* _Written problem_
Reproduce every line of the records below word for word, leaving out the pictures.

-- begin --

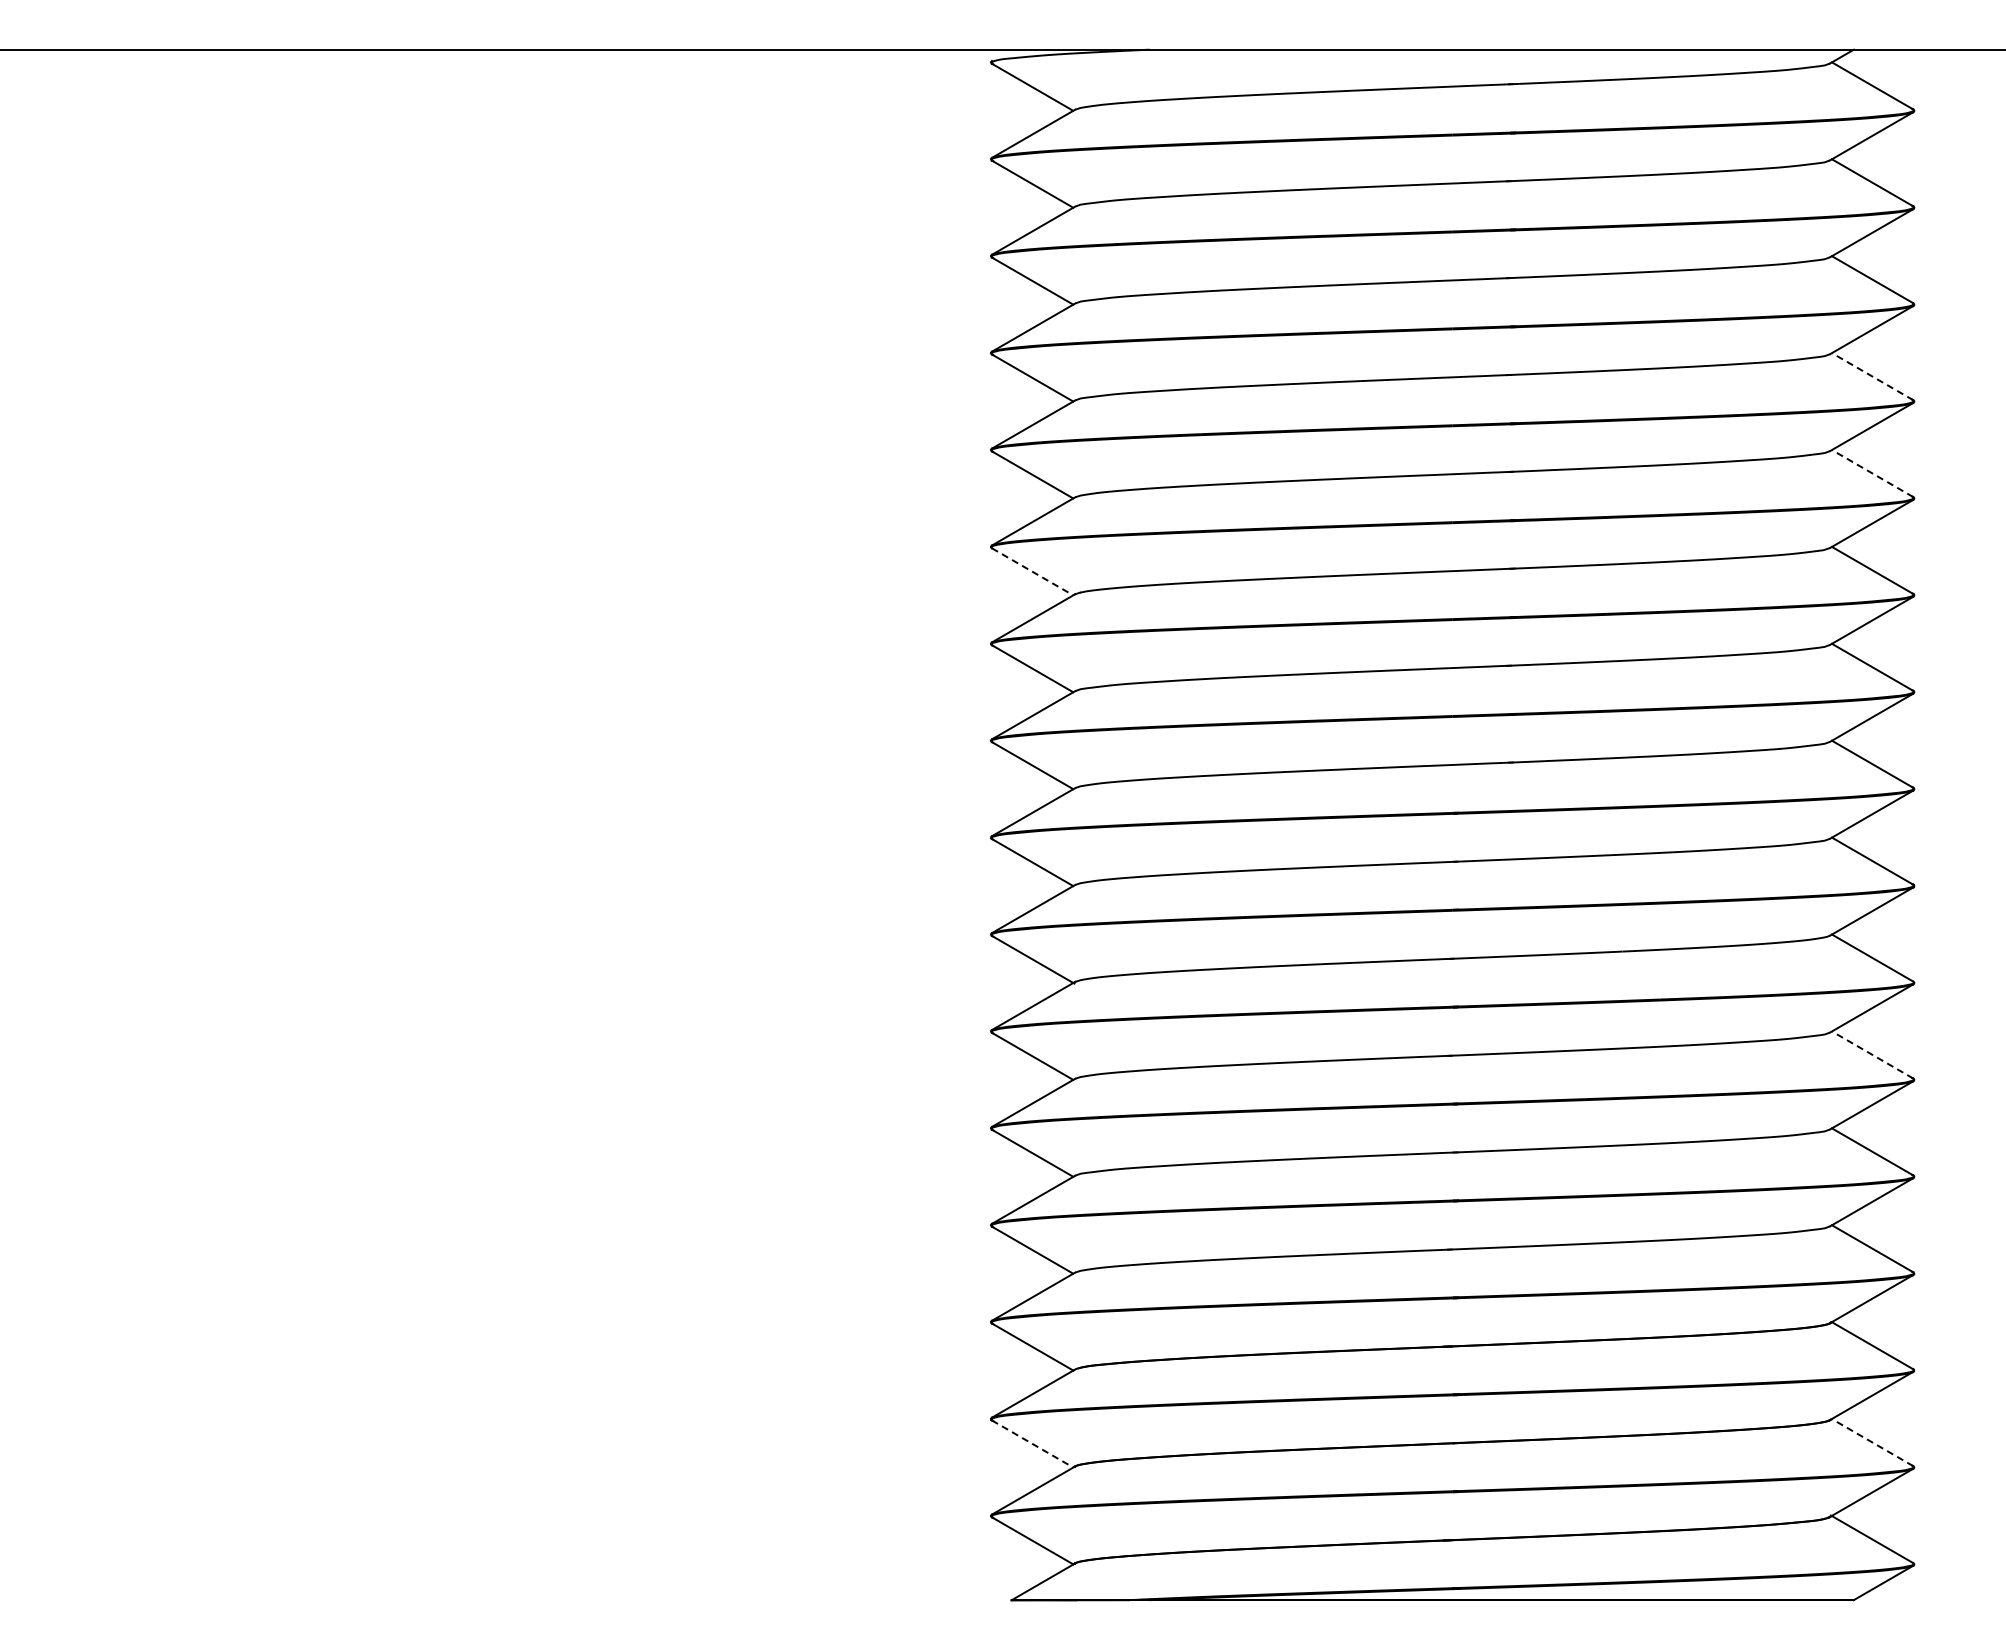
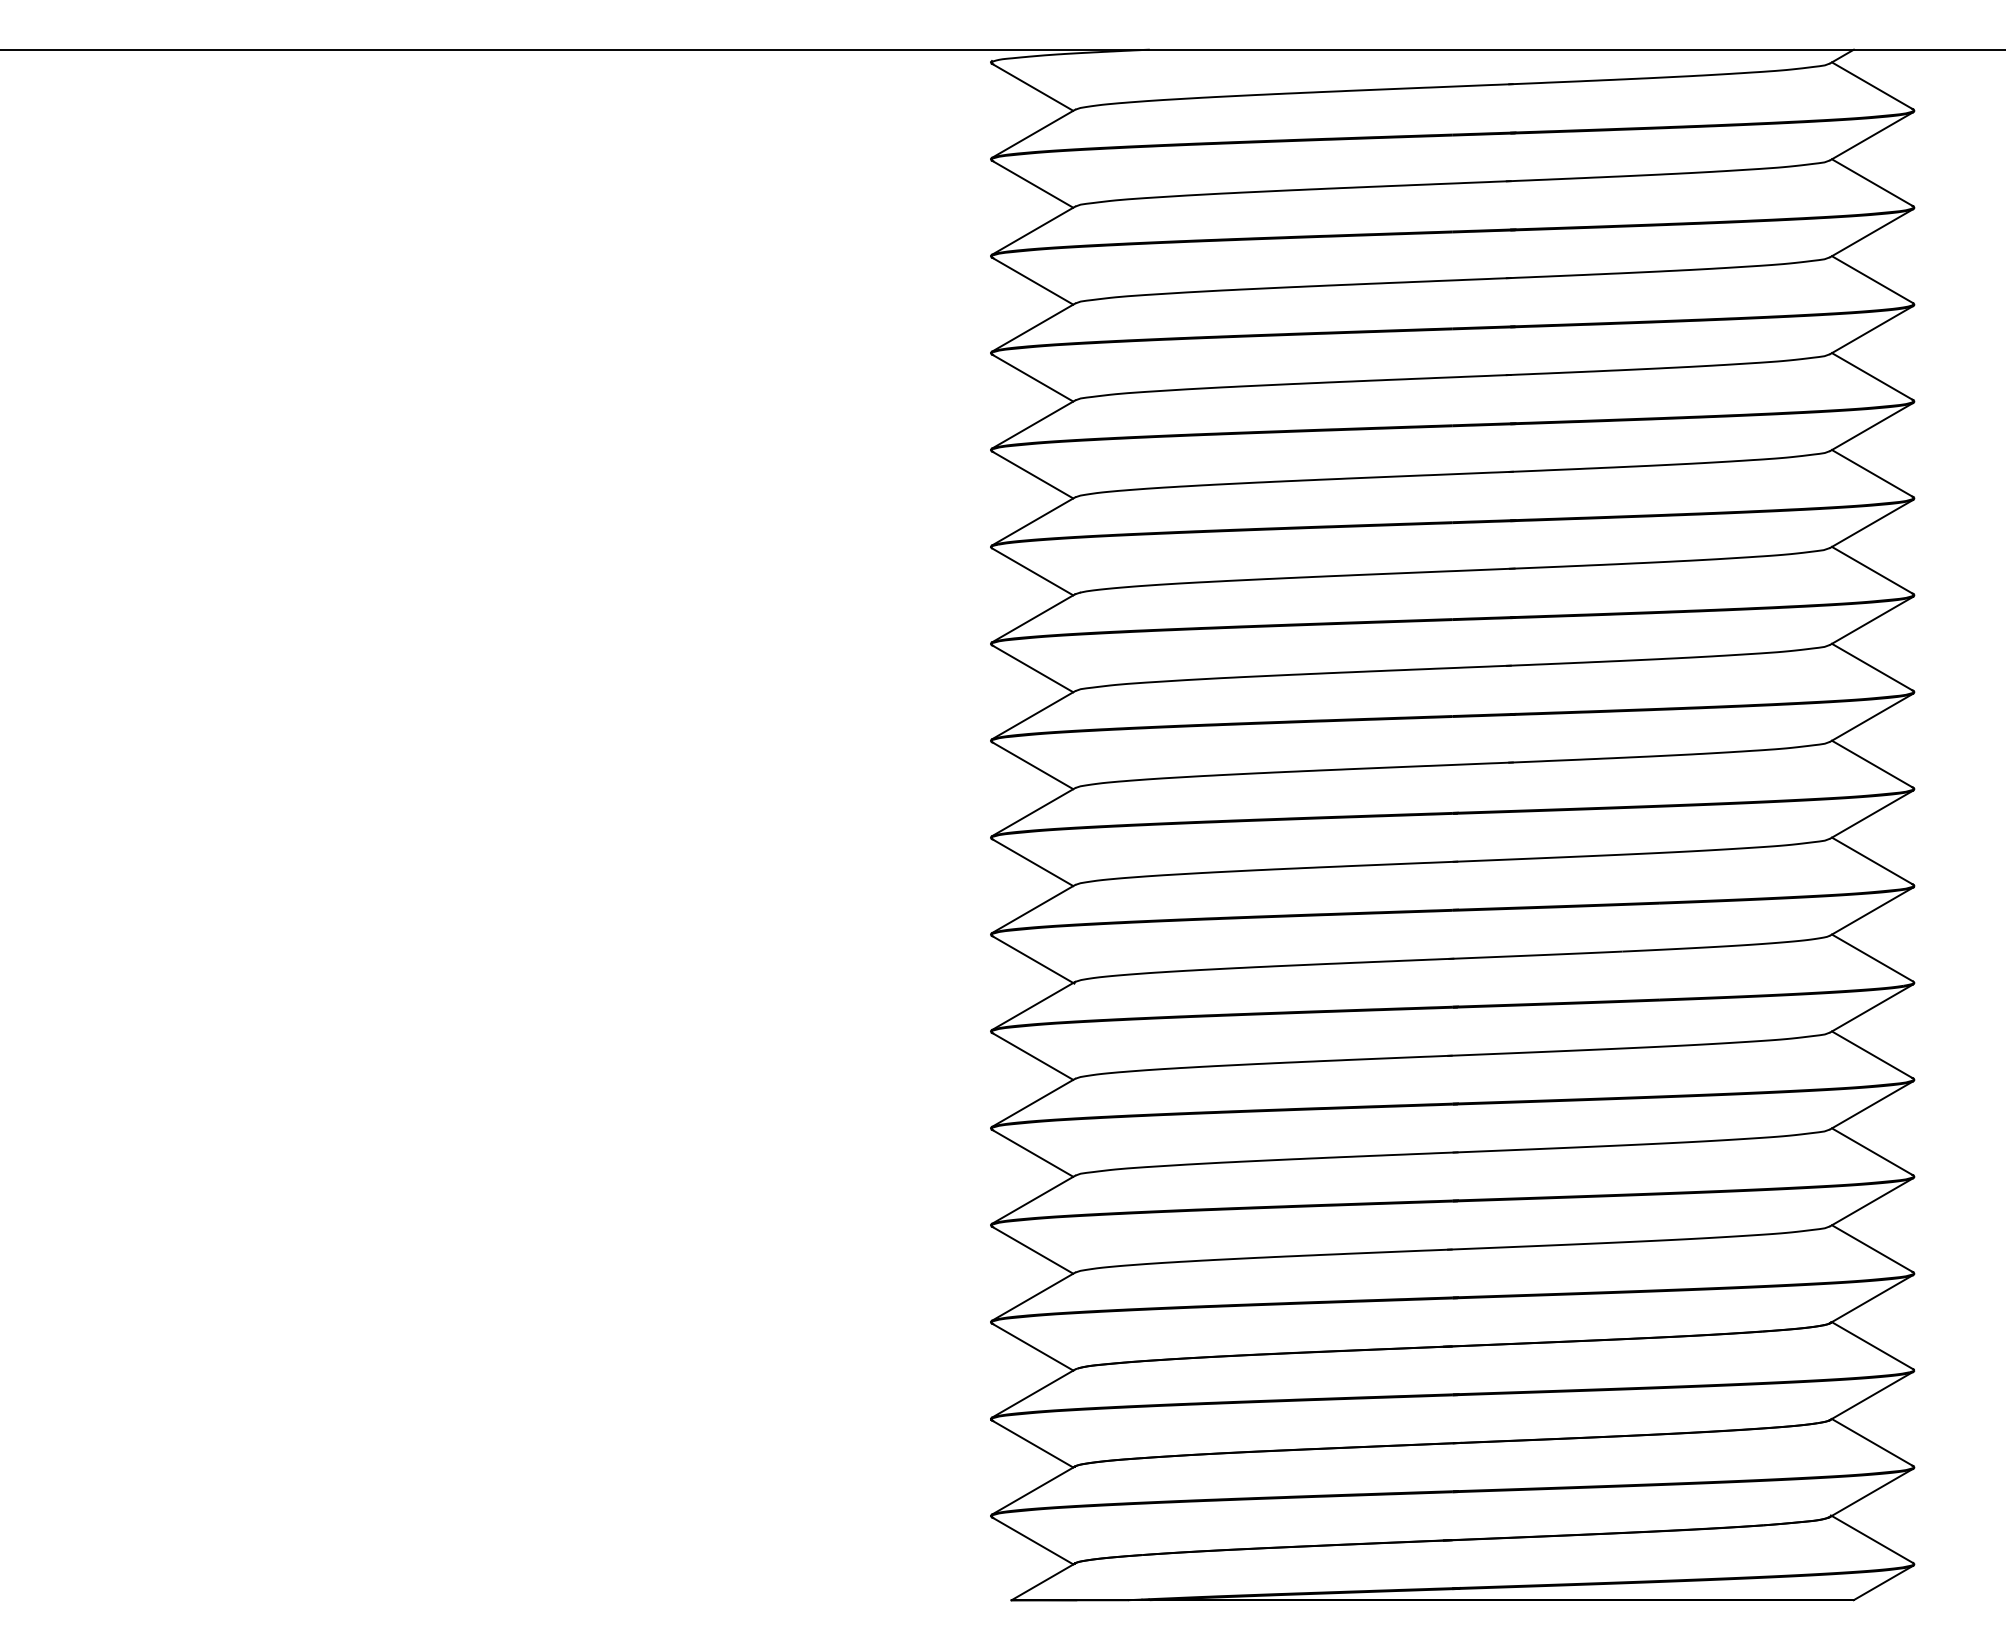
line at (1872, 376): dashed -> solid
line at (1872, 473): dashed -> solid
line at (1032, 571): dashed -> solid
line at (1872, 1054): dashed -> solid
line at (1872, 1442): dashed -> solid
line at (1032, 1444): dashed -> solid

-- end --

* _Solution to the exercise_
line at (1872, 376): dashed -> solid
line at (1872, 473): dashed -> solid
line at (1032, 571): dashed -> solid
line at (1872, 1054): dashed -> solid
line at (1872, 1442): dashed -> solid
line at (1032, 1444): dashed -> solid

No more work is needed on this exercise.